Les « bons » sentiments se monnayent en oboles de toutes sortes. Cela nourrit des Organisations de Solidarité Internationale dont le nombre se compte par milliers. Les sommes investies dans ces placements aux retours incertains par milliards. Face à un moribond, disent les apôtres de l’ingérence humanitaire, on ne se pose pas de question, on soigne. Mais comment est-il possible de ne pas se poser de questions ? Car ce qu’on fait n’est jamais innocent. Karl Blanchet* travaille dans l’humanitaire et se pose des questions : « Sauver des vies aujourd’hui c’est tuer des vies demain. Que penser de tous ces avions humanitaires qui portent une assistance humanitaire en Haïti ? Les humanitaires essayant de porter assistance immédiatement même si l’empreinte écologique produite par les avions porte atteinte à la vie des générations futures. Les écologistes ne se focalisant que sur les années à venir et tentant de trouver des solutions appliquées aujourd’hui pour améliorer le futur. En un sens, humanitaires et écologistes auraient deux approches contradictoires (…) Mais il devient évident que ces deux mondes vont se côtoyer de plus en plus afin de répondre aux tensions de plus en plus croissantes entre populations, tensions créées par les pressions mises sur nos ressources naturelles et nos conditions de vie. (lemonde.fr du 26.11) »
Certains estiment de leur côté que l’humanitaire est une manière de ne pas résoudre le fond des problèmes :
– Croire aider les pauvres du Sud par avion et en 4×4, c’est croire au père Noël, c’est croire qu’on est le père Noël.
– Des centaines de millions de vie misérables, qui mettent en valeur l’admirable dévouement d’une mère Teresa, valent-elles mieux qu’un contrôle rationnel de la fécondité permettant de faire accéder au véritable statut d’homme et de femmes des êtres moins nombreux mais plus heureux ? (Georges Minois)
– Le néo-colonialisme, avec l’assistance technique et le don humanitaire, a fait sans doute beaucoup plus pour la déculturation que la colonisation brutale. (in Défaire le développement, Refaire le monde)
– Pour le volet social, on fait largement appel à un « samu mondial » dont les ONG humanitaires sont l’outil capital.
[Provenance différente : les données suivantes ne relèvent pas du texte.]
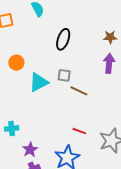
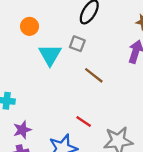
gray square: (64, 75) -> (77, 44), moved
cyan triangle: (39, 82) -> (50, 55), turned -45

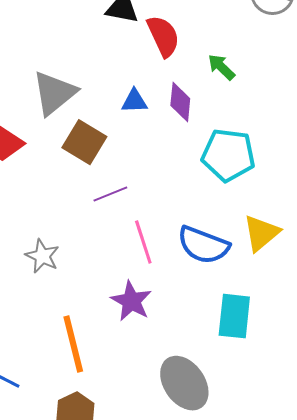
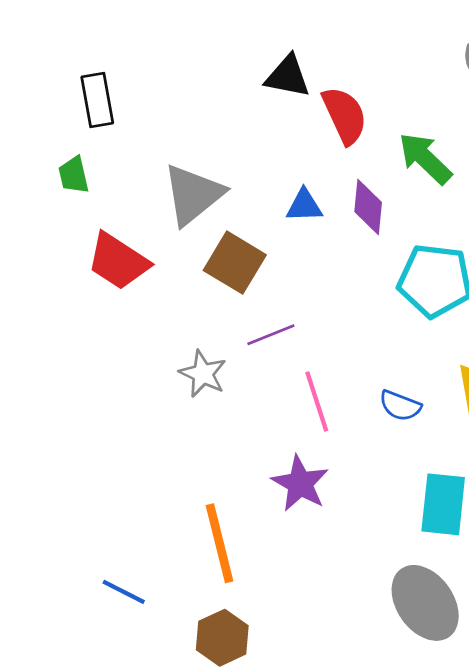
green arrow: (221, 67) -> (425, 158), size x1.4
blue semicircle: (203, 245) -> (400, 406), size x0.6
gray star: (42, 256) -> (203, 374), moved
gray ellipse: (184, 383) -> (425, 603), moved

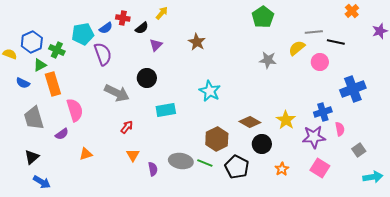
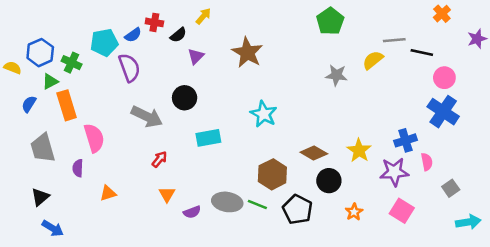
brown star: (197, 42) -> (247, 53), size x1.4
pink circle: (320, 62) -> (444, 78), moved
blue semicircle: (23, 83) -> (29, 104), turned 96
blue cross: (353, 89) -> (443, 112), turned -35
purple semicircle: (62, 134) -> (78, 168), turned 128
purple semicircle: (153, 169) -> (192, 212), turned 80

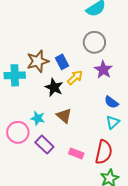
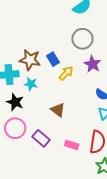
brown star: (38, 61) -> (30, 60), turned 30
black star: (54, 87) -> (15, 102), moved
cyan star: (38, 118) -> (31, 84), moved

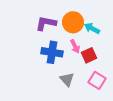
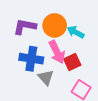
pink arrow: (75, 46) -> (57, 52), size x1.5
gray triangle: (67, 79) -> (46, 77), moved

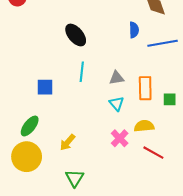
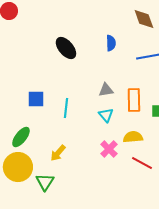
blue semicircle: (134, 30) -> (111, 43), moved
cyan line: (82, 72) -> (66, 108), moved
green triangle: (75, 178) -> (45, 182), moved

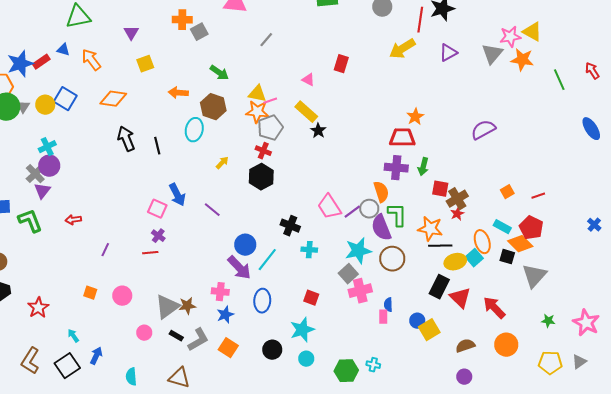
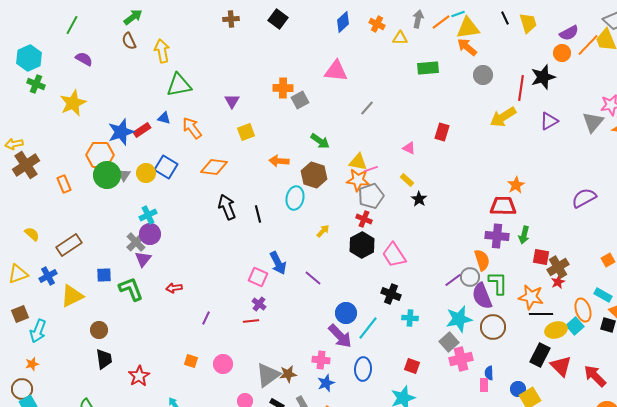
yellow rectangle: (306, 112) -> (407, 180), size x0.6
pink trapezoid: (329, 207) -> (394, 255), moved

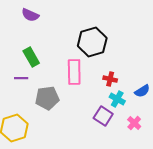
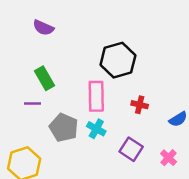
gray pentagon: (47, 98) -> (64, 128), turned 30
cyan cross: (117, 99) -> (96, 129), moved

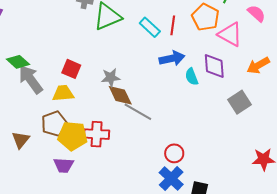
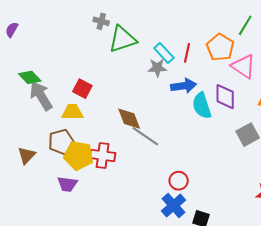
cyan semicircle: (192, 77) -> (202, 106), size x1.5
gray star: (111, 78) -> (157, 68), moved

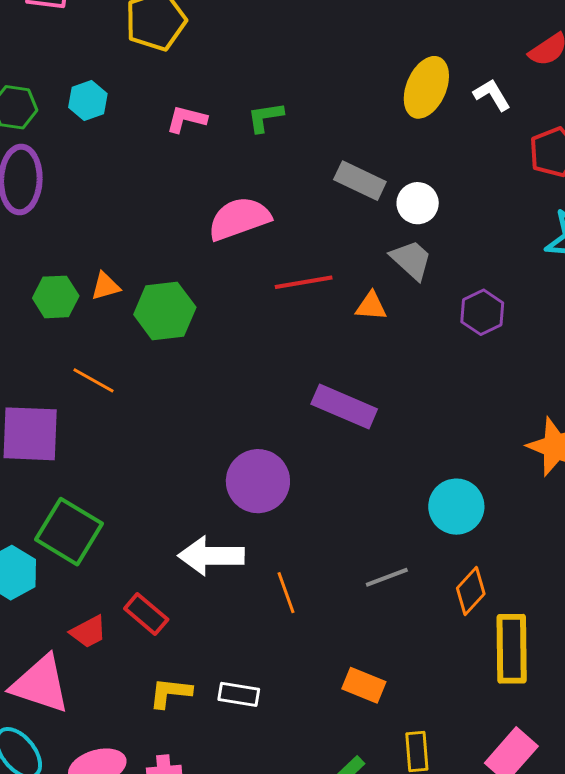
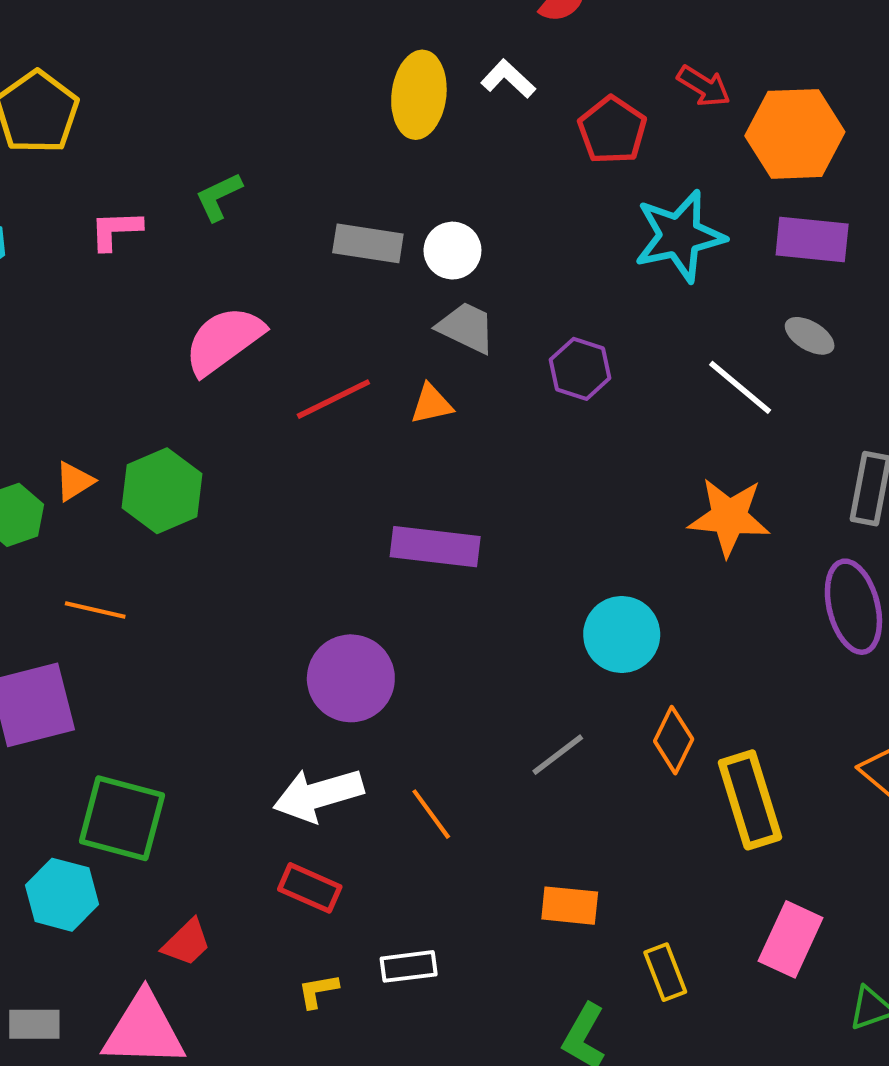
red rectangle: (146, 614) -> (310, 888), moved
yellow L-shape: (170, 693) -> (318, 991), size x0.7

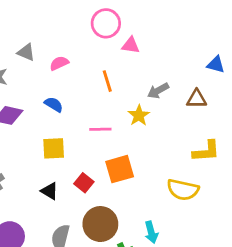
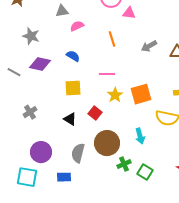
gray triangle: (26, 52) -> (62, 11), moved, turned -32
yellow star: (139, 115) -> (115, 95), moved
orange square: (120, 169) -> (141, 94), moved
cyan arrow: (151, 232) -> (140, 136), moved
Toutefois, si les « formes » changent considérablement, tout un imaginaire du développement reste bien en place. (Serge Latouche)
– La main qui reçoit l’aide est toujours en dessous de celle qui la donne.
– La décroissance des besoins au Nord est la meilleure des aides possibles pour le Sud.
*PS : LeMonde du 27 novembre résume assez maladroitement la position de Karl Blanchet : « Certains écologistes utilisent à outrance le terme génocide pour parler de la dégradation de la biosphère. »
Les efforts des humanitaires pour humaniser la guerre n’ont eu aucun effet sur le déclenchement et la prolongation des conflits eux-mêmes. Jamais les organisations humanitaires ne sont parvenues à apporter la paix, elles ne contribuent pas non plus à réduire les inégalités entre riches et pauvres qui constituent le principal défi du sous-développement en marche ; elles n’ont aucune action sur la dégradation de l’environnement et son cortège de famines, d’exode dural et de menaces sur la santé. Bref, l’humanitaire n’est pas efficace sur le fond des problèmes. Jean-Christophe Rufin (LeMonde du 21 décembre 2010)
Nous ajoutons que le risque de l’humanitaire est de prolonger la guerre puisqu’elle en amoindrit les effets.